The Completeness part of the filename above can take on the following three values:

HSRData: The data is valid. In general, you will want to only use files from this dataset with names starting with HSRData.
Missing: Missing data
Terminated: Data from a trial that was terminated early.

Data type

File descriptions

There are multiple types of files in the dataset. They are described below.

Metadata

HSRData_MetaData_Study-3.csv: Metadata about the experiment, filenames, etc.

Message bus data

*.metadata: Messages sent on the message bus, one file for each trial. Each line of this file is a JSON object. The messages contain information about participant positions, actions, etc. This also includes automated transcriptions of the participants' dialog done in real time via Google Cloud Speech.

Documentation of the message formats can be found here.

Video recordings

*.mp4: Individual and team video recordings (of the missions).
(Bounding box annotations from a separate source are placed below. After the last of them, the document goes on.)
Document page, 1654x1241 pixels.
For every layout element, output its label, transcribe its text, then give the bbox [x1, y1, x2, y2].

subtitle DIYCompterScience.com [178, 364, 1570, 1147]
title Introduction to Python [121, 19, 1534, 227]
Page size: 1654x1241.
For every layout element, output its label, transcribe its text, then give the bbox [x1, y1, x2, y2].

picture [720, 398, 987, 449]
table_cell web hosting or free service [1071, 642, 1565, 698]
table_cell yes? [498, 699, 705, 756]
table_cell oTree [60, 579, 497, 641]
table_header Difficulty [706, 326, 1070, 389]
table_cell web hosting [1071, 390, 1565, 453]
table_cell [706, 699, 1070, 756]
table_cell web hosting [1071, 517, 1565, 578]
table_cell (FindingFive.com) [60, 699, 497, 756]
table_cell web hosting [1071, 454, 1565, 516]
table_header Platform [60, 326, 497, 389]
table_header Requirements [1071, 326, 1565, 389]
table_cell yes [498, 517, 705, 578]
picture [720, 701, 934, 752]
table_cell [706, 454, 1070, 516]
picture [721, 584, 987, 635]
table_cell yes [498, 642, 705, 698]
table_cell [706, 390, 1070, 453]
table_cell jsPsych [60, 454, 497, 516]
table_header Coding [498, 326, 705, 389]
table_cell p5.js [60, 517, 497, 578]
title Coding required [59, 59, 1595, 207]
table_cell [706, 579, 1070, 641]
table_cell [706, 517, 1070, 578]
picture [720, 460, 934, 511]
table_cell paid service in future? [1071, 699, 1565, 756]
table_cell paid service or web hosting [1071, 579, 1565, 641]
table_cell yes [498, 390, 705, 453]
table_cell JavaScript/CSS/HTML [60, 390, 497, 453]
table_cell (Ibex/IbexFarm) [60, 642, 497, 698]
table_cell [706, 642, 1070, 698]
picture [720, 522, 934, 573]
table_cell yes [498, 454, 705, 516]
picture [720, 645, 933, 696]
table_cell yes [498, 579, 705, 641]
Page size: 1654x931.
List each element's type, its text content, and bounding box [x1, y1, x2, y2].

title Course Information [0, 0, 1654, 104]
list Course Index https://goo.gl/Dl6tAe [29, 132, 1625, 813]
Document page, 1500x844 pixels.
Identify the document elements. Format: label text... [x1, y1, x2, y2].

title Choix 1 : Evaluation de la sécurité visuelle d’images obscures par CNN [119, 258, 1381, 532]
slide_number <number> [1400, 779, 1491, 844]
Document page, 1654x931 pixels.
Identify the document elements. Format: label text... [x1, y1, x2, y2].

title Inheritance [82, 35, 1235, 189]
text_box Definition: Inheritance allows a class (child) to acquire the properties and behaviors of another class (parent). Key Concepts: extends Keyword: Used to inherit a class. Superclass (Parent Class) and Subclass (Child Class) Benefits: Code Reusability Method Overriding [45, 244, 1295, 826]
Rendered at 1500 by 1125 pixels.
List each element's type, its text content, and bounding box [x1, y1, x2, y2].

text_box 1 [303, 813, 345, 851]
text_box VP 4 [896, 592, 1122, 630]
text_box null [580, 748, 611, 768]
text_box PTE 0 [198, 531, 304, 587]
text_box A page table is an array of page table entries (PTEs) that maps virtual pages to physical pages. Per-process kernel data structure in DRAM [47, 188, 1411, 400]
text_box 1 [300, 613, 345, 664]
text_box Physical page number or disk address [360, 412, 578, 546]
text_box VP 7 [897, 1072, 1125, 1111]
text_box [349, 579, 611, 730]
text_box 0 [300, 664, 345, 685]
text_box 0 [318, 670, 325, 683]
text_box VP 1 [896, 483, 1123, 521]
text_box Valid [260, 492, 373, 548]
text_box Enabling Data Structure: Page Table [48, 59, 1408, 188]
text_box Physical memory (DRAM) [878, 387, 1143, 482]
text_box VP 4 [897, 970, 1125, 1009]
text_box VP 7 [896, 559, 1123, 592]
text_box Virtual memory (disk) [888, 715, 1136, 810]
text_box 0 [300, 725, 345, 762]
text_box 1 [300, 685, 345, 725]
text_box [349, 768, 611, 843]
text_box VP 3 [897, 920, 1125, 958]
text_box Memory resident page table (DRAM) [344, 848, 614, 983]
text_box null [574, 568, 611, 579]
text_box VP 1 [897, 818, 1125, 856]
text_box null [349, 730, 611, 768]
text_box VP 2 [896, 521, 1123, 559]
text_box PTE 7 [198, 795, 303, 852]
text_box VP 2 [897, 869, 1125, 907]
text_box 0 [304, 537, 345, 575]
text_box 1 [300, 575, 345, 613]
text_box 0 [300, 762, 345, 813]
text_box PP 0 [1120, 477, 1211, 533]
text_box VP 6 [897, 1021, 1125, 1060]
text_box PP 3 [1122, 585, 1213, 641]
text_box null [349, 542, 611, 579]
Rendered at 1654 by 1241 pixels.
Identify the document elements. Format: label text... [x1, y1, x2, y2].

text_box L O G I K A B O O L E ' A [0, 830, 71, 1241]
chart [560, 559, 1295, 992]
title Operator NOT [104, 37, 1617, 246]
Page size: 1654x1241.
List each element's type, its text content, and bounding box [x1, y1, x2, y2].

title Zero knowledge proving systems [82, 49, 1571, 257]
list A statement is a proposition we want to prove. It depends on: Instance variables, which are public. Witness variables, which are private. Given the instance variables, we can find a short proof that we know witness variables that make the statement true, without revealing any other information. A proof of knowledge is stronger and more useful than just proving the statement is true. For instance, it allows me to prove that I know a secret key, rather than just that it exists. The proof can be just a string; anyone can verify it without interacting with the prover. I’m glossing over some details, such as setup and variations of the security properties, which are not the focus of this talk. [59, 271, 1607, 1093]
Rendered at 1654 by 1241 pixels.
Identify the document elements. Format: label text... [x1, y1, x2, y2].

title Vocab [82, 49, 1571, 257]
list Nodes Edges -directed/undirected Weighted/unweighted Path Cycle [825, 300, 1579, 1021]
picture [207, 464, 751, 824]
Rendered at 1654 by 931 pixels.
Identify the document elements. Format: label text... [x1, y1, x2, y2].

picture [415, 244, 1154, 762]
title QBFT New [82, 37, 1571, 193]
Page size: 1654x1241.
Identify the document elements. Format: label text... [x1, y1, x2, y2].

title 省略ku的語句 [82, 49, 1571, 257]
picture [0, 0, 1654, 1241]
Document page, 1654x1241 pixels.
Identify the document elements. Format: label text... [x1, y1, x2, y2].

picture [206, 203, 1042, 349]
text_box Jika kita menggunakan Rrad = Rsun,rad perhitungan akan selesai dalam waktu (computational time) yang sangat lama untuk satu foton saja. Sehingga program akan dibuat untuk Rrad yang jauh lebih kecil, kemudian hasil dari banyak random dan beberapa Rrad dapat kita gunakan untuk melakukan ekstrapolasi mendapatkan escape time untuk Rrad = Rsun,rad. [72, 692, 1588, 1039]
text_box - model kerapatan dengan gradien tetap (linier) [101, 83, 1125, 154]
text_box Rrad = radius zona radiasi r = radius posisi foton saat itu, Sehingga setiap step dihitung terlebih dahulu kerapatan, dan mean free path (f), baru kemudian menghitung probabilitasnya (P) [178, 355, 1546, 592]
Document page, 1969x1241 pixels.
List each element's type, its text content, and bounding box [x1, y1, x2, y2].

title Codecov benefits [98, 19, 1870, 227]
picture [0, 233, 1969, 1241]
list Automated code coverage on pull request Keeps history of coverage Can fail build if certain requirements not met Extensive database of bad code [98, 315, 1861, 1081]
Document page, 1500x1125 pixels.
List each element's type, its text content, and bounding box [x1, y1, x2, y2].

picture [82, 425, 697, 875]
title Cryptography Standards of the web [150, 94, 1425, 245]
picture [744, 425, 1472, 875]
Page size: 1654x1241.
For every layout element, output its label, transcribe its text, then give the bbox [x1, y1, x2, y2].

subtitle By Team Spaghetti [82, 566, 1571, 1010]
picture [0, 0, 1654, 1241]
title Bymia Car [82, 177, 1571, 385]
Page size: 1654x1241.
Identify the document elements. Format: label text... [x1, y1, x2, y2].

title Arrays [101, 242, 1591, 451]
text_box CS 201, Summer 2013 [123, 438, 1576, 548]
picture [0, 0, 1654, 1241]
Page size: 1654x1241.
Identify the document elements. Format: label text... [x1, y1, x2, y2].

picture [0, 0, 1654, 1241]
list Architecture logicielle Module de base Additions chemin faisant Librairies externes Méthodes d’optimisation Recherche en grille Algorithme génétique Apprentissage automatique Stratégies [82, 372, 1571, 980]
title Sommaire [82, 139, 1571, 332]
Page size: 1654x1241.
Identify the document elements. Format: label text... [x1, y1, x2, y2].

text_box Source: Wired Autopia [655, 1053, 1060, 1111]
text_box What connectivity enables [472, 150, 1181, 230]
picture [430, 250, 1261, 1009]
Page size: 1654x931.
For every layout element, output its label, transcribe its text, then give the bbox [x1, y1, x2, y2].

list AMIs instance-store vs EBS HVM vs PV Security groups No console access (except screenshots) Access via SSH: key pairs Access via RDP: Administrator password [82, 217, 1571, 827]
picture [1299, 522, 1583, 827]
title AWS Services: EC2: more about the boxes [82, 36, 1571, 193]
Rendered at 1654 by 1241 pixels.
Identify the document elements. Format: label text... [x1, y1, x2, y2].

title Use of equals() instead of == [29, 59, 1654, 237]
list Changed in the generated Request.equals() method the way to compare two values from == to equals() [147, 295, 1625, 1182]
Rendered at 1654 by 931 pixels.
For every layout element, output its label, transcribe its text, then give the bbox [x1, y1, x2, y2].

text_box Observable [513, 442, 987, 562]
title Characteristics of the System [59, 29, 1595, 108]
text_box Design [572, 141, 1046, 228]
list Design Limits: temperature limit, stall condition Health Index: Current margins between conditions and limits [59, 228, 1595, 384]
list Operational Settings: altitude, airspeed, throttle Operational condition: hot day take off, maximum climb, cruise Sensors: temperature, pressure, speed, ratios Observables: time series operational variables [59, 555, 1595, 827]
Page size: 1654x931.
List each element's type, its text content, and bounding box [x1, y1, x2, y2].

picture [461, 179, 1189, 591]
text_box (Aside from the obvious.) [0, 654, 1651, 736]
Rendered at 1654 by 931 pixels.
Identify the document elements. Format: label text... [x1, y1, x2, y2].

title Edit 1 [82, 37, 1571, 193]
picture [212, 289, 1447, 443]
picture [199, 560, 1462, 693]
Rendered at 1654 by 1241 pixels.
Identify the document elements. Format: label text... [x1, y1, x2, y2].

Example rsync invocation for downloading all the videos (assumes you are able to SSH into kraken using the invocation ssh kraken):

rsync \
  -avP \
  kraken:/media/mule/projects/tomcat/protected/study-3_2022 \
  --include "*/" \
  --include "HSRData_*.mp4" \
  --exclude "*"

Audio recordings

*.m4a: Zoom audio recordings, one per team
*.wav: Individual participant audio recordings. These audio recordings are captured via the participants' browser rather than Zoom, in order to have real-time, source-separated audio streams for automated speech recognition.

Survey data

HSRData_Surveys*.csv: Data from Qualtrics surveys filled out by participants.
*.sav: Alternate file format for Qualtrics survey exports

Other data

*.tar.gz: Docker logs from the different testbed components. One .tar.gz compressed archive per team.
*.txt: Quality control reports for the .metadata files.
*.vtt: Automated transcriptions of the experimental sessions generated by Zoom (one per team).